Well, it looks like this blog has to continue with its “All ESG, All the Time” format for at least another day. The latest event that’s preventing me from taking my preferred approach & blogging about literally any other topic is yesterday’s announcement from Acting SEC Chair Allison Herren Lee that the agency is soliciting public comment on climate change disclosure.
The announcement identifies 15 specific climate disclosure-related questions on which the SEC would like public input. These range from the fairly mundane (What are the advantages & disadvantages of rules that incorporate or draw on existing frameworks?) to the downright hair-raising (How should the SEC’s rules address climate change disclosure by private companies?).
The final question notes that the Staff is evaluating a range of ESG disclosure issues & asks if climate-related requirements should be one component of a broader ESG disclosure framework. That’s a good segue into the speech that Acting Chair Lee also gave yesterday at the Center for American Progress, in which she outlined her views on the SEC’s climate change & ESG agenda. In case you haven’t already figured it out, this excerpt indicates that the SEC is going to be a very different place than it has been over the past several years:
Human capital, human rights, climate change – these issues are fundamental to our markets, and investors want to and can help drive sustainable solutions on these issues. We see that unmistakably in shifts in capital toward ESG investing, we see it in investor demands for disclosure on these issues, we see it increasingly reflected on corporate proxy ballots, and we see it in corporate recognition that consumers and investors alike are watching corporate responses to these issues more closely than ever.

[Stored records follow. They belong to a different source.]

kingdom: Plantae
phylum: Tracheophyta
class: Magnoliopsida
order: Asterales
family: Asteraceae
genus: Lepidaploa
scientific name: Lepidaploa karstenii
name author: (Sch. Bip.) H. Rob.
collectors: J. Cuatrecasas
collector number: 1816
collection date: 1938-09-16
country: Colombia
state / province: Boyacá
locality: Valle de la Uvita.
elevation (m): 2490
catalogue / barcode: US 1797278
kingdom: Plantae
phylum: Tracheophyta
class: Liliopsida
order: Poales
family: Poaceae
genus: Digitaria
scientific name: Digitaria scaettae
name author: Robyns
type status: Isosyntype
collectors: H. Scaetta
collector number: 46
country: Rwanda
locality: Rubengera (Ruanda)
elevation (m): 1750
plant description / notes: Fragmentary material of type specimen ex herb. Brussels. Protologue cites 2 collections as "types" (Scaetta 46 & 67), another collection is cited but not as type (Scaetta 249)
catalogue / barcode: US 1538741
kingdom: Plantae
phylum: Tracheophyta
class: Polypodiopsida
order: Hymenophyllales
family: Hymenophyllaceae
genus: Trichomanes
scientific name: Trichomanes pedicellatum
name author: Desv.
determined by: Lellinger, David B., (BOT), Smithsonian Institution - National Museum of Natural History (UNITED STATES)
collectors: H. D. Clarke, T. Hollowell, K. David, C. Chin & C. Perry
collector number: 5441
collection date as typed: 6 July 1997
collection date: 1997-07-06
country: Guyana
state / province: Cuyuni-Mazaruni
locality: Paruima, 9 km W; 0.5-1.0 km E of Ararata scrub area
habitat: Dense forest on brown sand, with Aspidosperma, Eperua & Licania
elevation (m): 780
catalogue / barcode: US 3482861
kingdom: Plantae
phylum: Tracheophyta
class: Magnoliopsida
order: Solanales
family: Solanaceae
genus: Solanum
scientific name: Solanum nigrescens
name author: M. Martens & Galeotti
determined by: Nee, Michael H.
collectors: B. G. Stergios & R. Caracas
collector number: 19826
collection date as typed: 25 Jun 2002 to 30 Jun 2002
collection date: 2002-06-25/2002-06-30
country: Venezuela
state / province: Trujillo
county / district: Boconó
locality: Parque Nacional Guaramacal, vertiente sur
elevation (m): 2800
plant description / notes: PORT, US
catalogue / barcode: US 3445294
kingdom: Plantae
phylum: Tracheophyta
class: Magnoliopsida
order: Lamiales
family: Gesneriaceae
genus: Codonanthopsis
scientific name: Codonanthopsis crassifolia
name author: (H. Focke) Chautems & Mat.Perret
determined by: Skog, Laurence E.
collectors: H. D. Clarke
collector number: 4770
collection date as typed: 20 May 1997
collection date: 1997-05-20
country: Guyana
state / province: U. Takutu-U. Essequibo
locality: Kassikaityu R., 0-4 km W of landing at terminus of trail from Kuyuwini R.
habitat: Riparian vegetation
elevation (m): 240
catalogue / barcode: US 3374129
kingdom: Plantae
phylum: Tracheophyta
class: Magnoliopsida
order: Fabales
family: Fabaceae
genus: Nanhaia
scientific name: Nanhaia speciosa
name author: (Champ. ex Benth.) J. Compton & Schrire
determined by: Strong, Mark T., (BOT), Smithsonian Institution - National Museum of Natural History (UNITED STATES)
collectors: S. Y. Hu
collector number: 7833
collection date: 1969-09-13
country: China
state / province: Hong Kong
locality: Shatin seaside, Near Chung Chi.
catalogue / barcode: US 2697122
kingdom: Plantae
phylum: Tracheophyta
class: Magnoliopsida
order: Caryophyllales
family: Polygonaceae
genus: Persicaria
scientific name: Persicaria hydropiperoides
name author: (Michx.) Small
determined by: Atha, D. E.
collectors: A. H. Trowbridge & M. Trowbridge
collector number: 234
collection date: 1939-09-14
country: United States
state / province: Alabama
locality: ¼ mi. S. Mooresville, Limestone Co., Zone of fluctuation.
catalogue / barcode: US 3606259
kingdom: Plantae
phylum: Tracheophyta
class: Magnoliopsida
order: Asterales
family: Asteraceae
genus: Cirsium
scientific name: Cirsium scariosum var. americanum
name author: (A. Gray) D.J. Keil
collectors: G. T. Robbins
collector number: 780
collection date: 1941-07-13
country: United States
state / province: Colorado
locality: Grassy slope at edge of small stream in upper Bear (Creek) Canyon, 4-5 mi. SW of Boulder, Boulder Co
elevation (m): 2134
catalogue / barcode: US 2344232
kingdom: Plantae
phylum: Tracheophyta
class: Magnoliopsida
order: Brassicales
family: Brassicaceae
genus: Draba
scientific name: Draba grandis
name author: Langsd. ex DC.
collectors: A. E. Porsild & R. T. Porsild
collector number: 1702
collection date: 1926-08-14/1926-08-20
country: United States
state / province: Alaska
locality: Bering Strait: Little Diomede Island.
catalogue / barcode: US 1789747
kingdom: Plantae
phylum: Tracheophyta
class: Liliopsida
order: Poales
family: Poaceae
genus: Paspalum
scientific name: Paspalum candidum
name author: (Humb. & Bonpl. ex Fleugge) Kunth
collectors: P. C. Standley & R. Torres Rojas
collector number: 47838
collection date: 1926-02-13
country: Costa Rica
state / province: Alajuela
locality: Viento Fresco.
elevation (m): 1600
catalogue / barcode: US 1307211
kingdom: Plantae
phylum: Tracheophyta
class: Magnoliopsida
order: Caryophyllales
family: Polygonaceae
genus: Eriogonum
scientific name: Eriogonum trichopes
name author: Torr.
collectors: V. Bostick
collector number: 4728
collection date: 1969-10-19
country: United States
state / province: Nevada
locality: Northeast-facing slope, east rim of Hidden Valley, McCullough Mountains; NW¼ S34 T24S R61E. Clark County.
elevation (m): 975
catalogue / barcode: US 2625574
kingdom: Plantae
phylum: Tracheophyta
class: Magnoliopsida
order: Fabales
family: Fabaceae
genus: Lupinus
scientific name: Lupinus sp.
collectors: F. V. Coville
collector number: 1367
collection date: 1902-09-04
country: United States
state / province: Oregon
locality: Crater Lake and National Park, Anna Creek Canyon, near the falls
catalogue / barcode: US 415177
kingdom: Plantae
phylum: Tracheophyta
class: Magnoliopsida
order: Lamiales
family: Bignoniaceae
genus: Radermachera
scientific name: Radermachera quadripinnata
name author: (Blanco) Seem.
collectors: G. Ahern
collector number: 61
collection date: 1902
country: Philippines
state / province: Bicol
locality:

That’s why climate and ESG are front and center for the SEC. We understand these issues are key to investors – and therefore key to our core mission.
While climate change & ESG may be front and center, Acting Chair Lee indicated that they aren’t the only items on the agenda. Others include potentially undoing last year’s changes to the shareholder proposal process, revisiting the SEC’s guidance on proxy voting by investment advisors and finalizing a universal proxy rule.
Non-GAAP: Companies Aren’t Pushing the “EBITDAC” Envelope
Throughout the pandemic, we’ve been keeping an eye on how companies have been reporting the financial impact of Covid-19. Early on, some companies were disclosing non-GAAP adjusted EBITDA that reflected pandemic-related expenses, such as PPE and other safety-related expenses and high comp for on-site employees.
This adjusted EBITDA presentation was derisively called “EBITDAC” by its critics. Last fall, the WSJ questioned how long companies could continue to characterize additional expenses like these as one-time charges justifying an “adjusted EBITDA” presentation. According to this CFO Dive article, it looks like companies are backing away from this approach in their Q4 disclosures:
Few companies are reporting adjustments to earnings before interest, taxes, depreciation and amortization (EBITDA) to account for COVID-19-related costs at this late stage of the pandemic. Some analysts say that’s not a bad thing. Adjustments to EBITDA, a non-GAAP performance measure, are intended to account for one-time events. The idea is to show that, but for these unique circumstances, the company’s sustained performance would show a different result.
In the first few quarters after the pandemic’s start, some companies were reporting adjusted EBITDA to account for purchases of personal protective equipment (PPE), higher pay to on-site employees and operational restructuring. Uber, for example, increased its adjusted EBITDA by $19 million in March to account for assistance payments to its drivers. Iron Mountain, an information management and storage company, included almost $10 million in expenses for PPE, plexiglass shields and facility cleaning in its second quarter financial results.
The article cites a Bass Berry blog which said that only 16% of large, public companies made COVID-related adjustments at the end of 2020. The blog says that most of the companies that presented adjusted EBITDA dumped the charges into a single “Covid-19 related charges” line item, but that 37% provided more granular detail on the nature of the charges.
“Technoking” & “Master of Coin”? Elon Strikes Again
Not too long ago, Tesla went through three General Counsels in a single year. My guess is that you need look no further than the Item 8.01 Form 8-K that Tesla filed yesterday if you want to know why the company finds it so hard to hang on to senior lawyers. Yesterday’s filing announced the following:
Effective as of March 15, 2021, the titles of Elon Musk and Zach Kirkhorn have changed to Technoking of Tesla and Master of Coin, respectively. Elon and Zach will also maintain their respective positions as Chief Executive Officer and Chief Financial Officer.
Ha Ha! Oh, that Elon – what a jokester! I’m not sure the Tesla board is laughing though, particularly since they were just sued again in Delaware for allegedly allowing Elon to continue to engage in “erratic” tweets that the plaintiffs contend violate the terms of the company’s settlement with the SEC.
One wit wondered via tweet if the 8-K filing also disclosed that the GC’s title had been changed to “He Who Sits In The Revolving Door Of Saying ‘No’ And Creating Forms?”